Description of the task ▸ In the entries below, turn the lines starting with the one containing "43. [Actor and" and going on through the one containing "45. [韩国一公民获准赴朝" into a JSON list of strings. Give one string per line and leave out blank lines.

• • • •

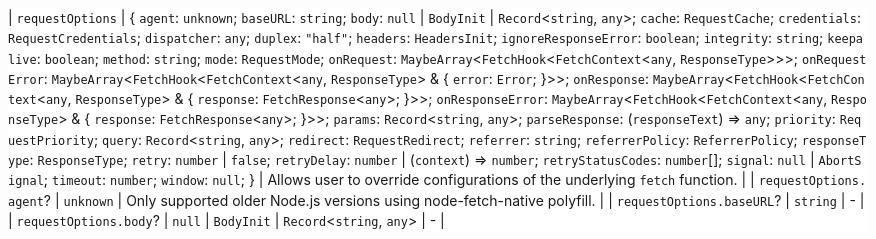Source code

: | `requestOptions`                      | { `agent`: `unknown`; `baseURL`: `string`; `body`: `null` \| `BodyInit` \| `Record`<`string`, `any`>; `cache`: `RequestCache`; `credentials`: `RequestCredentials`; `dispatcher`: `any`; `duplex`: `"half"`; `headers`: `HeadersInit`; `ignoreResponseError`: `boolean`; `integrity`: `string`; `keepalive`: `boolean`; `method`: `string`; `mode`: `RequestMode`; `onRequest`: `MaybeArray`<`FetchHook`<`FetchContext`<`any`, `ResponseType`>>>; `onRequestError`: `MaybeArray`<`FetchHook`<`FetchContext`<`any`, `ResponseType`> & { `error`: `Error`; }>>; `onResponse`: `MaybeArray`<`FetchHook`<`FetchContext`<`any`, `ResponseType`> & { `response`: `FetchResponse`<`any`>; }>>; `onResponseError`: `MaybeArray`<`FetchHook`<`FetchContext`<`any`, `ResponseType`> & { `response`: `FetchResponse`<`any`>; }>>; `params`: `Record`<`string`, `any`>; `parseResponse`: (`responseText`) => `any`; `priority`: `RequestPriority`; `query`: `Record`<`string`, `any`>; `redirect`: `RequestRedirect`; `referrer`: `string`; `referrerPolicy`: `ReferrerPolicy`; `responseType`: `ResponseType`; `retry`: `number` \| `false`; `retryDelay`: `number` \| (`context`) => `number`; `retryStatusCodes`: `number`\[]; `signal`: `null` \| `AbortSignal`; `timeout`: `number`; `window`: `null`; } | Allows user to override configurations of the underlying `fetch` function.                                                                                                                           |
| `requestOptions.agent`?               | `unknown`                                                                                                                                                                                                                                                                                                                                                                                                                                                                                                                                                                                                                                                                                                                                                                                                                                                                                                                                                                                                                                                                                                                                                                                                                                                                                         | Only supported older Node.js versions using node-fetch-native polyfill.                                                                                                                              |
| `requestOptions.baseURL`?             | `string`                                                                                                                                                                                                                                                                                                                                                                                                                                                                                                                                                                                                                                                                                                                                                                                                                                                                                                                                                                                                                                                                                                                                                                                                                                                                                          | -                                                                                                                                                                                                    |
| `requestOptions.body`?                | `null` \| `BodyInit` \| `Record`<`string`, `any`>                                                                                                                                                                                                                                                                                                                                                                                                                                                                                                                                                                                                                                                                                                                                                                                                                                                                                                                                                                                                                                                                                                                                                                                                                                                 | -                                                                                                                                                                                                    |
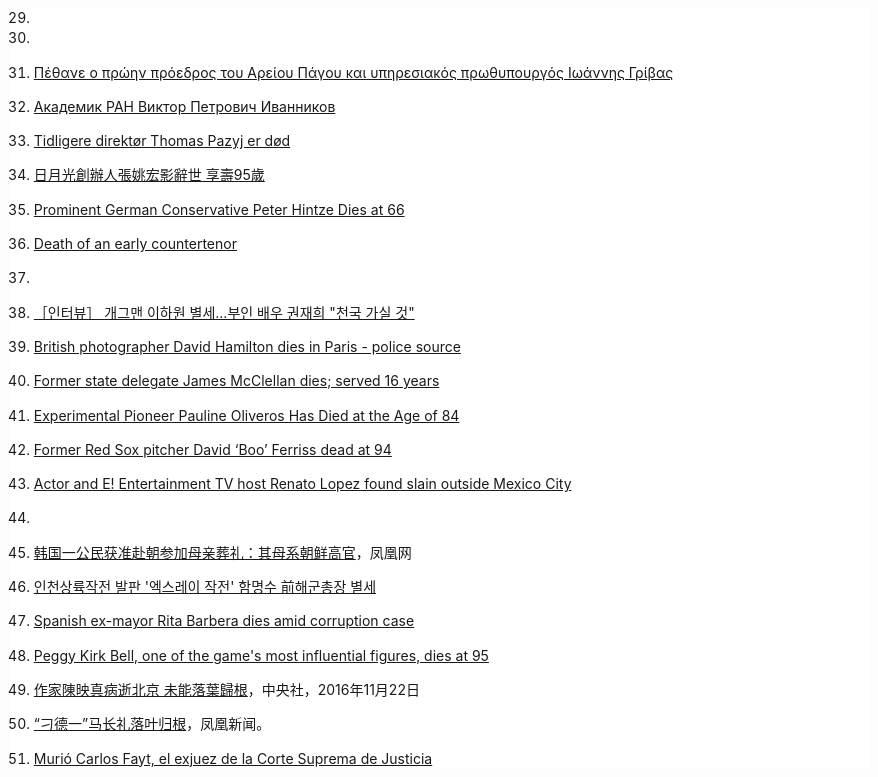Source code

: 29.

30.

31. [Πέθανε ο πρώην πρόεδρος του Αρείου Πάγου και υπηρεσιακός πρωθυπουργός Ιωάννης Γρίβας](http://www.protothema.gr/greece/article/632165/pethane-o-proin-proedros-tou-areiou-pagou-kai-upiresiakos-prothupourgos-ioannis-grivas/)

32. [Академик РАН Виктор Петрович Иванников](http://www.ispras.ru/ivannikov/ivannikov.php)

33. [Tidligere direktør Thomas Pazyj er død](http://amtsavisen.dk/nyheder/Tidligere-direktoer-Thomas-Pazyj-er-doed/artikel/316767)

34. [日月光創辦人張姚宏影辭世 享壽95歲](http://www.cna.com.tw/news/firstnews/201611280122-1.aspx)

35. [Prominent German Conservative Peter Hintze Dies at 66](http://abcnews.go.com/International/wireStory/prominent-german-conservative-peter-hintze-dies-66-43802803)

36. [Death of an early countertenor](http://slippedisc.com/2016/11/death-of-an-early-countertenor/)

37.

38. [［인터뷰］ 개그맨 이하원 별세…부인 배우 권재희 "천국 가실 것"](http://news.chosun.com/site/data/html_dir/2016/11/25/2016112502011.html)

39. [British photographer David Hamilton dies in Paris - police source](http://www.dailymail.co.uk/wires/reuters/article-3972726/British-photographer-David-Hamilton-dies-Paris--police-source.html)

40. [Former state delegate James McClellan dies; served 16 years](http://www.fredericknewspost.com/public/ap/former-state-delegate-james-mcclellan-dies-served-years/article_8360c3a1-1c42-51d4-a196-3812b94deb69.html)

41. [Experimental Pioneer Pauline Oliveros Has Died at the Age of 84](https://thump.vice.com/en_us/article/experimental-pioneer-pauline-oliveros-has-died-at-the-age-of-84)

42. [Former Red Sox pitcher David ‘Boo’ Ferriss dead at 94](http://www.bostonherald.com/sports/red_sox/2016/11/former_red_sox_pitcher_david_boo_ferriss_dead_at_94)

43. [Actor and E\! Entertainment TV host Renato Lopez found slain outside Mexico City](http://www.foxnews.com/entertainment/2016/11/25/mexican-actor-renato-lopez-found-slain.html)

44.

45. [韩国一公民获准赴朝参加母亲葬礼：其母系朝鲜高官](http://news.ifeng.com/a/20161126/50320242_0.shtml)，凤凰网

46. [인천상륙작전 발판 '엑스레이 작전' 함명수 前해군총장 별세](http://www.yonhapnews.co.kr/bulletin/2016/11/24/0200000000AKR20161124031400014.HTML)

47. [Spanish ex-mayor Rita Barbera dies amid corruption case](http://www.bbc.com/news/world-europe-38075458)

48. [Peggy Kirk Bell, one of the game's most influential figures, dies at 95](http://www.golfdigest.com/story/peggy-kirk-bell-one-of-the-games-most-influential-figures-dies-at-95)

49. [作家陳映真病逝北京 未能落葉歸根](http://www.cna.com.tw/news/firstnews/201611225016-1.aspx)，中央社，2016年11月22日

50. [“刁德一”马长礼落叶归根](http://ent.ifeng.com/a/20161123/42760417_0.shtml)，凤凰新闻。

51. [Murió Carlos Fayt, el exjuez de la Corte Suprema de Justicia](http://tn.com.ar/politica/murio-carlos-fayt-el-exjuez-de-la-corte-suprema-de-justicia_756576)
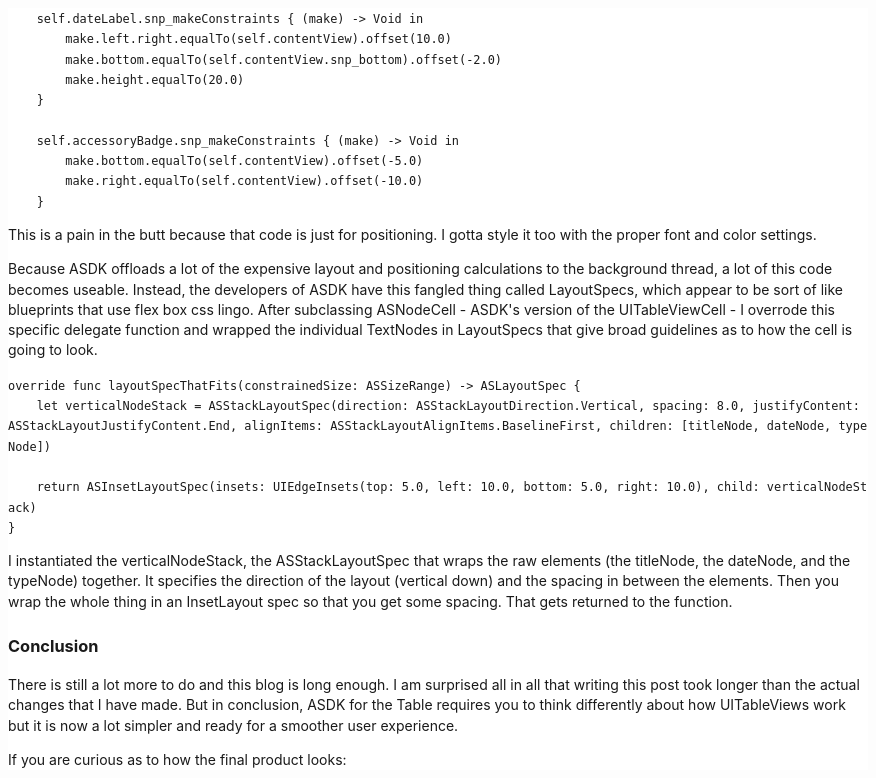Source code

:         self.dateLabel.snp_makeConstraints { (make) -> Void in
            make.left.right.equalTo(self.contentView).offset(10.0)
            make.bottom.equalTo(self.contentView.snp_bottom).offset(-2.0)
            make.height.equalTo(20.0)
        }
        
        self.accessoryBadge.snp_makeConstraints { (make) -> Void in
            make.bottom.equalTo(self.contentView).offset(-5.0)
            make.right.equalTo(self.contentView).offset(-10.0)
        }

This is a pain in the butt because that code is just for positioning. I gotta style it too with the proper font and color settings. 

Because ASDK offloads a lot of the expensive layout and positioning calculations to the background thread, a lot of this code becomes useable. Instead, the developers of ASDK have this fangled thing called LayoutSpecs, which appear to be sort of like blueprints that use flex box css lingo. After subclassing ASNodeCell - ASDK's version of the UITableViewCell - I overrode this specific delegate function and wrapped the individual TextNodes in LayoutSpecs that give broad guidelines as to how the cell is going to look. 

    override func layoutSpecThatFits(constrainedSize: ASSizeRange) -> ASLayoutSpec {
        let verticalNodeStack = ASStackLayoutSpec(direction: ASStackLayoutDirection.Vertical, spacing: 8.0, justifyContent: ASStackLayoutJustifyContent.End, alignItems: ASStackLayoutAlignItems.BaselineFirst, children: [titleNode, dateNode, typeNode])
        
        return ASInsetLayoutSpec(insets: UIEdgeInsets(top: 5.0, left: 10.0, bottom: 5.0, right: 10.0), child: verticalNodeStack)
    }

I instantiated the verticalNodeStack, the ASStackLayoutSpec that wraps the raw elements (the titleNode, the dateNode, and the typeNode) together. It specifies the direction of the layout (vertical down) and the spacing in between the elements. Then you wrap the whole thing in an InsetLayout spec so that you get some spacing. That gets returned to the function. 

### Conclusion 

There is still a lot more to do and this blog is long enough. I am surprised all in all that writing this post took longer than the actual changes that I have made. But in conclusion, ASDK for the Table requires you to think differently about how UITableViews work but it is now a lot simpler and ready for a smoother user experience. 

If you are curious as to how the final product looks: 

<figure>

• • • •

Expected answer ▸
[
  "43. [Actor and E\\! Entertainment TV host Renato Lopez found slain outside Mexico City](http://www.foxnews.com/entertainment/2016/11/25/mexican-actor-renato-lopez-found-slain.html)",
  "44.",
  "45. [韩国一公民获准赴朝参加母亲葬礼：其母系朝鲜高官](http://news.ifeng.com/a/20161126/50320242_0.shtml)，凤凰网"
]